Le sourire de Tirésias s'est tordu.
-Ben tient. Va falloir être beaucoup plus précis, mon bonhomme !Je vois que si j'te répond Derek Anderson ca suffit point.
-Plus précis ?..., a soufflé Hélèna sans comprendre.
-Mon symbole de revendication était gris cendre, ai-je commencé. J'ai entendu des gens parler d'un châtiment qui m'aurait concerné, et l'un d'eux disait préférable de me tuer tout de suite, dans mon sommeil. J'ai des cheveux faits en argent. J'ai un pouvoir que plus aucuns enfants d'Hermès ne possède depuis très longtemps, comme chez les faiseurs de feu des Héphaïstos, et mon prénom est une anagramme de celui d'un type qui s'appelait Kreed. C'est juste une légende, mais...
-...le Roi des Voleurs, a chevroté Tirésias. J'la connais, ta légende. Alors c'est ca ?Tu veux que j'te dise tous, hein ?Ben j'pourrais l'faire...
Je me suis penché en avant, le cœur battant. J'allais peut-être enfin apprendre la vérité. Quelque-chose clochait, depuis le début c'était clair. Depuis le début, quelque-chose au fond de moi me hurlait que rien n'était aussi simple que ce qu'on avait voulu me faire croire. Et si Hermès n'était pas mon père ?Et si c'était quelqu'un d'autre... ou quelque-chose d'autre ?J'essayais sans cesse de me dire que ca n'avait aucunes importances. Mais après avoir entendu la conversation entre Nicolas et Thalia, je pouvais pas faire autrement que de reconnaître que ca en avait une.
-... mais j'le ferais pô. J'aime pas l'avenir que ca créerait.
-... non mais vous vous fichez de moi, là ?
-Tu vois, l'avenir il change tout le temps. Parce-que dès qu'on fait un truc, ca modifie le futur. La plupart des devins, ils peuvent te parler de l'avenir à partir du moment où toutes les possibilités en forment plus qu'une, ils peuvent te parler de l'avenir quand quelque-chose est forcé de s'y dérouler dans tous les cas.
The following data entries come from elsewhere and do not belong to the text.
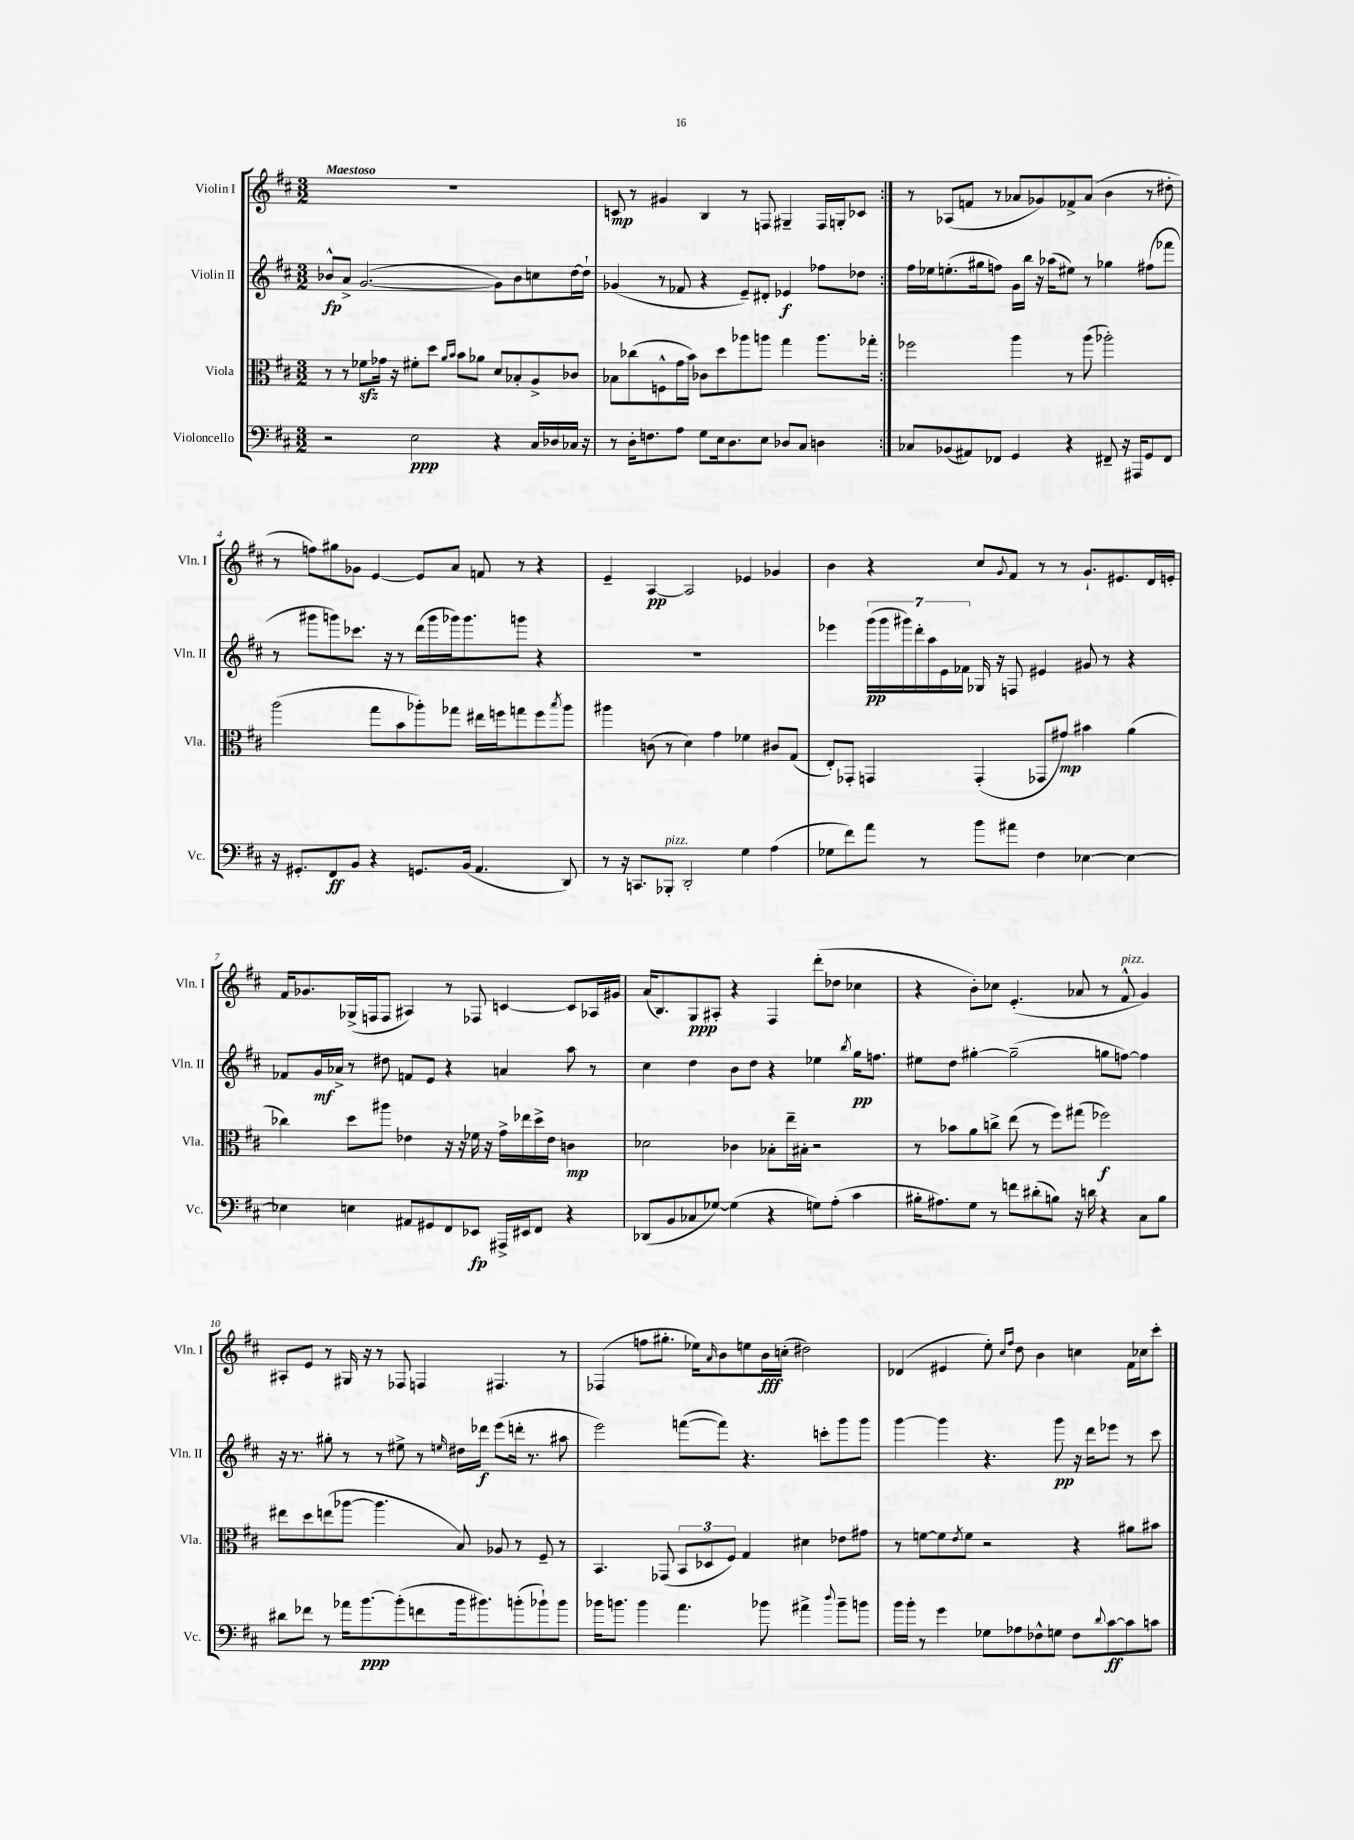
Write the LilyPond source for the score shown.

<<
\new StaffGroup <<
\new Staff = "s0" \with { instrumentName = "Violin I" shortInstrumentName = "Vln. I" } {
    \clef treble \key d \major \numericTimeSignature \time 3/2 \tempo "Maestoso"
    \repeat volta 2 { R1. |
    c'8\mp r8 gis'4 b4 r8 f8 gis4-- f16 g16-. ces'8 | }
    r8 aes8( f'8 r8 aes'8 ges'8) fes'8-> aes'8( b'4 r8 dis''8-. |
    r8 f''8) gis''8 ges'8 e'4~ e'8 a'8 f'8 r8 r4 |
    e'4-- a4~\pp a2 ees'4 ges'4 |
    b'4 r4 cis''8 \appoggiatura { g'8 } fis'8 r8 r8 g'8.-! eis'8. d'16 e'16-. |
    fis'16 ges'8. ges16->( f16 f8 ais4) r8 fes8 c'4~ c'8 aes16 gis'16 |
    a'16( b8.) g8\ppp ais8-. r4 fis4 d'''8-.( des''8 ces''4 |
    r4 b'8-.) ces''8 e'4.-.( aes'8 r8 fis'8-^^\markup { \italic "pizz." } g'4) |
    ais8-. e'8 r8 gis16 r16 r8 fes8 f4 fis4. r8 |
    fes4( f''8 gis''8.-. ees''16) \grace { a'16 } b'8 e''8 b'16\fff c''16-.( dis''2) |
    des'4( eis'4 e''8-.) \grace { cis''16 fis''16 } d''8 b'4 c''4 fis'16 ces''16 cis'''8-. \bar "|." |
}
\new Staff = "s1" \with { instrumentName = "Violin II" shortInstrumentName = "Vln. II" } {
    \clef treble \key d \major \numericTimeSignature \time 3/2
    \repeat volta 2 { bes'8-^\fp a'8-> g'2.~( g'8) bes'8 c''8 d''16~ d''16-! |
    ges'4( r8 fes'8 r4 e'8--) dis'8-. ees'4\f fes''8 des''8 | }
    fis''16 ees''16 e''8.-.( gis''16 f''8) g'16 b''16 r16 aes''16( eis''8) r8 ges''4 fis''8( fes'''8 |
    r8 gis'''8 g'''8) ces'''8. r16 r8 d'''16( g'''16 ges'''16) ges'''8. g'''8 r4 |
    R1. |
    ees'''4 \tuplet 7/4 { g'''16\pp( g'''16 gis'''16) d'''16-. a''16 e'16 fes'16 } ges16 r16 f8 eis'4 gis'8 r8 r4 |
    fes'8 g'16\mf aes'16-> r8 dis''8 f'8 e'8 r4 a'4 a''8 r8 |
    cis''4 d''4 b'8 d''8 r4 ees''4 \acciaccatura { b''8 } g''16\pp f''8. |
    eis''8 d''8 gis''4~-. gis''2--( g''8 f''8~) f''4 |
    r16 r8. gis''8-. r8 r8 eis''8-> r8 \grace { e''16 } dis''16 des'''16\f e'''8( d'''16-. r8. ais''8 |
    e'''2) f'''8~( f'''8) r4. c'''8-. g'''8 g'''8 |
    g'''4~ g'''4 r4. g'''8\pp r16 d'''16 ees'''8 r8 cis'''8 \bar "|." |
}
\new Staff = "s2" \with { instrumentName = "Viola" shortInstrumentName = "Vla." } {
    \clef alto \key d \major \numericTimeSignature \time 3/2
    \repeat volta 2 { r8 r8 fes'8\sfz ges'16 r16 fis'8-. d''8 \grace { a'16 b'16 } b'8 aes'8 d'8 bes8-. a8-> ces'8 |
    bes8 ces''8( f8-^ g'16 b'16) ces'8 d''8 aes''8 a''8 g''4 a''8. ges''16-. | }
    fes''2 a''4 r8 a''8( aes''2-.) |
    a''2( g''8 b'8 aes''8-.) ges''8 eis''16 f''16 g''8 f''8 \acciaccatura { b''8 } aes''8 |
    ais''4 c'8( r8 d'4) g'4 fes'4 cis'8 g8( |
    e8-.) ges,8-. g,4 g,4-.( ges,8 gis'8\mp) bis'4 a'4( |
    ces''4) d''8 ais''8 ees'4 r16 r16 fes'16 r16 g'16-> ees''16 d''16-> ees'16 c'4\mp |
    des'2 ces'4 bes8-. e''16-- bis16-. r2 |
    r8 bes'8 a'8 c''8-> e''8( r8 fis''8) gis''8( fes''2\f) |
    eis''8 d''8 e''8( aes''8~ aes''4. b8) aes8 r8 fis8-- r8 |
    b,4. ges,8( \tuplet 3/2 { b,8 des8 fis8) } g4 dis'4 ees'8 gis'8 |
    r8 f'8~ f'8 \acciaccatura { e'8 } f'8 r2 r4 ais'8 bis'8 \bar "|." |
}
\new Staff = "s3" \with { instrumentName = "Violoncello" shortInstrumentName = "Vc." } {
    \clef bass \key d \major \numericTimeSignature \time 3/2
    \repeat volta 2 { r2 e2\ppp r4 cis16 des16 ces16 r16 |
    r8 d16-. f8. a8 g8 e16 d8. e8 des8 cis8 d4 | }
    ces8 bes,8( ais,8) fes,8 g,4 r4 fis,8-- r16 ais,,16 g,8 fis,8 |
    r16 gis,8.-. fis,8\ff b,8 r4 g,8. b,16( a,4. d,8) |
    r8 r16 c,8. bes,,8-.^\markup { \italic "pizz." } d,2-. g4 a4( |
    ges8 fis'8) a'8 r8 b'8 ais'8 fis4 ees4~ ees4~ |
    ees4 e4 ais,8 gis,8 fis,8 ees,8\fp ais,,16-> eis,16 fis,8 r4 |
    des,8( b,8 ces8 ges8~) ges4( r4 g8) a8-.( cis'4 |
    bis16-. ais8.) g8 r8 f'8 dis'8-.( b8) r16 d'16 r4 cis8 b8 |
    dis'8 fes'8 r8 aes'16 b'8.~\ppp b'8-.( f'8 b'16 bis'8.) b'8-.( bes'8-!) bes'8 |
    bes'16 b'8. b'4 a'4. bes'8 ais'4-> \appoggiatura { d''8 } bes'8-- b'8 |
    b'16 b'16-. r8 g'4 ges8 aes8 fes8-^ g8 fes8 \appoggiatura { d'8 } cis'8~\ff cis'8 c'8 \bar "|." |
}
>>
>>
Ca se nomme une prophétie. Mais moi bonhomme, j'suis LE devin. Les possibilités, j'les vois toutes. Je sais exactement ce qui va se passer quand un acte est commis, j'vois tous les changements dans le futur qui en découle. Les autres ne voient que les fils, moi je sais lequel les Parques vont trancher. Enfin, ca c'était avant. Maintenant qu'elles sont plus là, j'suis devenu comme les autres à ce niveau-là, d'ailleurs j'compte pas mal sur vous pour m'arranger ca. Bref, j'aime pas la façon dont l'avenir change si t'apprends la vérité. C'est pô qu'une affaire de sang. En revanche, puisque j'ai pô d'aut' choix...
Il a posé le bout de sa canne d'aveugle sur mes cheveux. C'était super bizarre, mais je voulais pas prendre le risque de l'interrompre.
-Ca, morveux, ca se nomme l'argent lupin. Ou l'argent divin, question de point de vue après tout. On est point des masses à l'savoir, ca, hein ?C'est tout ce que t'auras. Bon, et maintenant, si on allait s'occuper de not' p'tite affaire? J'me suis maté l'avenir d'un gringalet ténébreux prénommé Nicolas Di Angelo. Et c'qu'il va faire, c'est pô bien.
Franchement, si j'avais su dans quel incroyable merdier ça allait nous mener, j'aurais laissé Peter là où il était. Et j'aurais repris un peu d'eau de pluie moi aussi, tient.